Divide your team into groups of up to ten. Tell them their ship has crashed onto a deserted island and they can only bring 10 items with them from the boat (make up a list of 20 or more possible items for them to take).
There are other possible scenarios for this game too, like being stranded on a mountain, in the jungle, or in space. You can also give them more decisions to solve, like how to build shelter, how to make a fire, and how to hunt for food, etc.
5. Gift-Giving Game (improv)
The Gift-Giving game is a classic improv game that is also one of our favorite leadership training activities that gets team members to practice offering ideas and taking rejection. It also helps stimulate creativity, which is another important leadership skill.
Split your team into pairs. Team members take turns presenting their partner with different gifts, the more extravagant and out-of-this-world the better (e.g. the Empire State Building, the moon, a humpback whale, etc.).

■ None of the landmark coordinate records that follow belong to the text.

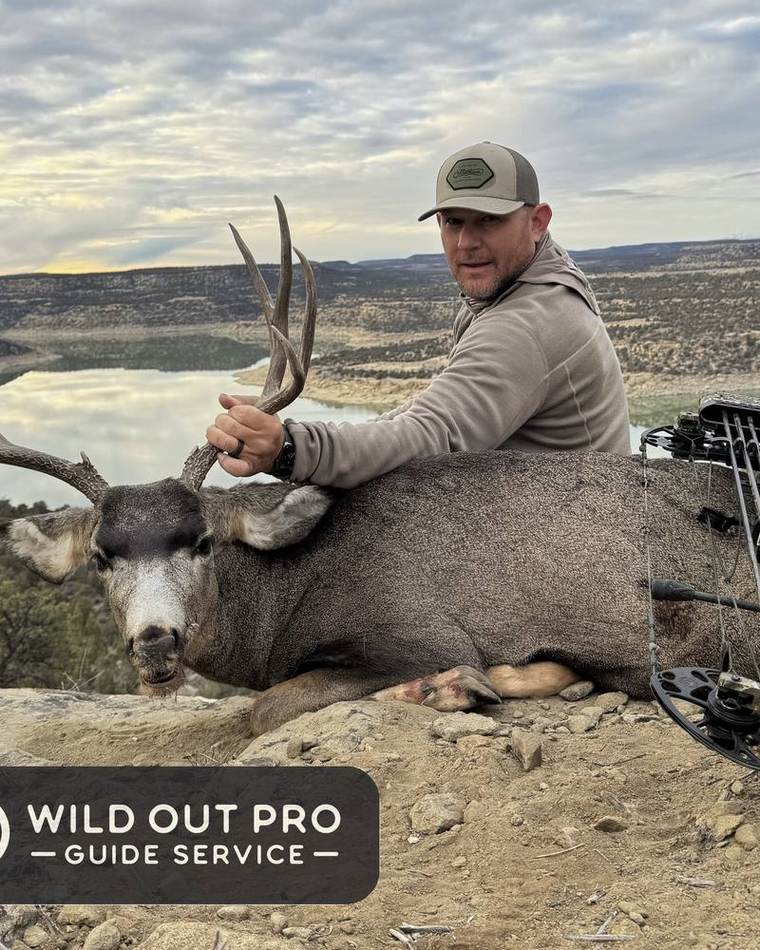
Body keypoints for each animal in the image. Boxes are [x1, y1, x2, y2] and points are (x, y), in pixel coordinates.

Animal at [1, 199, 758, 738]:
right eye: (102, 557)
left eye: (203, 542)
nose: (156, 642)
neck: (288, 594)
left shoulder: (415, 629)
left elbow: (264, 711)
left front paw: (459, 685)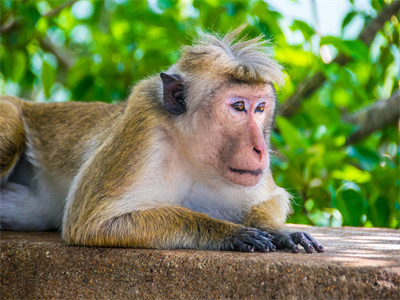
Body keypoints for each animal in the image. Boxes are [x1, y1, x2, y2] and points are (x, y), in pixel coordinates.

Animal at [0, 27, 324, 254]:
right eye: (238, 106)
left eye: (260, 108)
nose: (260, 149)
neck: (189, 152)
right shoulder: (144, 128)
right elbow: (91, 222)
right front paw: (228, 233)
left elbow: (273, 198)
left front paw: (279, 231)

The partner receiving the gift can accept the gift, in which case they need to pretend to interact with whatever it is their partner gave them. Or they can reject the gift by tossing it over their shoulders and yelling “Whoo!”
As the game goes along, team members really start getting wild with their ideas. This is a great game to get everyone laughing, and the way that team members reject gifts is an important lesson in communicating and accepting rejection.
6. Bad Idea Brainstorm
As we mentioned above, creative thinking is an important leadership skill to take into consideration when planning leadership training activities. And Bad Idea Brainstorm is perfect for getting team members to think outside the box and explore different solutions that they normally wouldn’t otherwise.

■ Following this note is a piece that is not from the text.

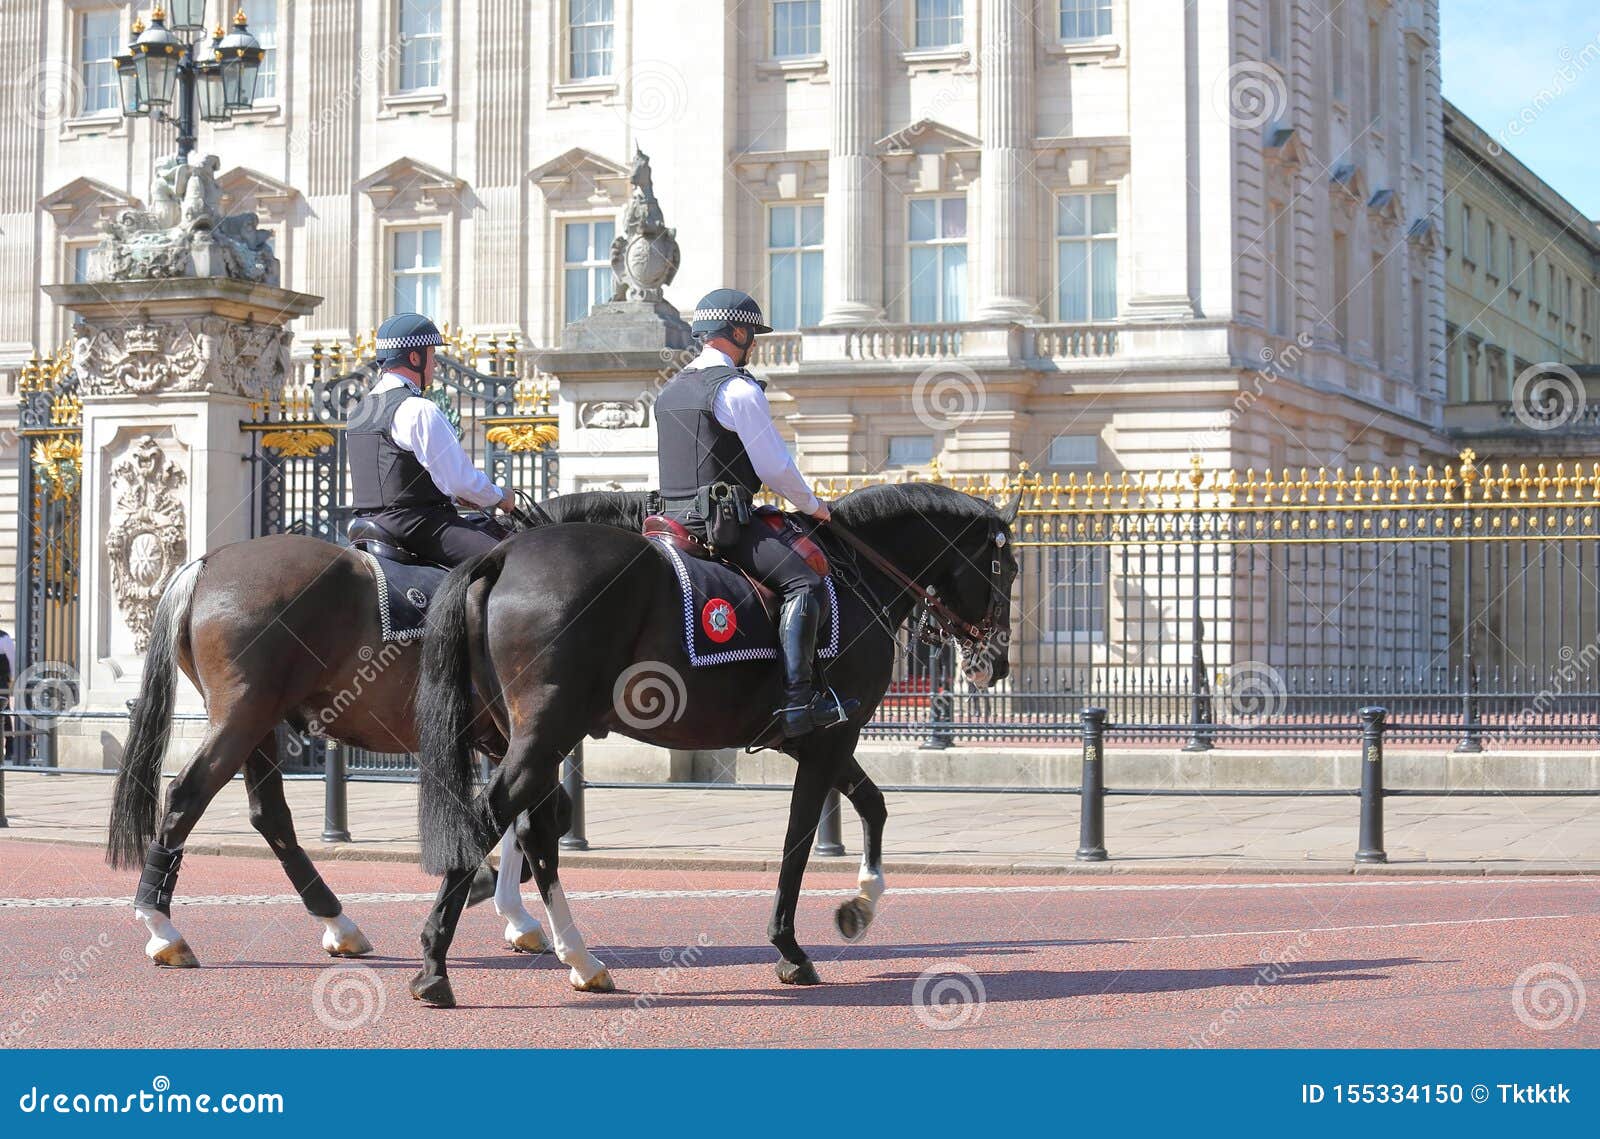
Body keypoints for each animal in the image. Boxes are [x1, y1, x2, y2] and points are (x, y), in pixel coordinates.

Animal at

You probably already know quite well that brainstorming sessions are used to collaborate on thinking about new, great ideas for your team or business. This activity takes that process and flips it on its head. In Bad Idea Brainstorm you are trying to come up with bad ideas.
For example, let’s say you’re trying to market a new product. One bad idea could be to market the product to aliens by shooting satellites into space. See if you can take the idea to its ultimate conclusion though. See how you would actually accomplish this bad idea, even though it is clearly ridiculous, and think through what its effects would be.
To do this activity effectively though, you will need to talk about the activity to your team members beforehand and explain what the goals of the activity actually are. Team members will be very confused if you try to spring this activity at a regular meeting.
You will be surprised how much Bad Idea Brainstorm actually stimulates some good ideas. The idea itself might be crazy, but going through the steps of thinking through bad ideas can sometimes touch upon some actually good methods. It’s also a lighthearted activity that can lead to a lot of laughter and fun, and give some team members practice in leading these types of meetings.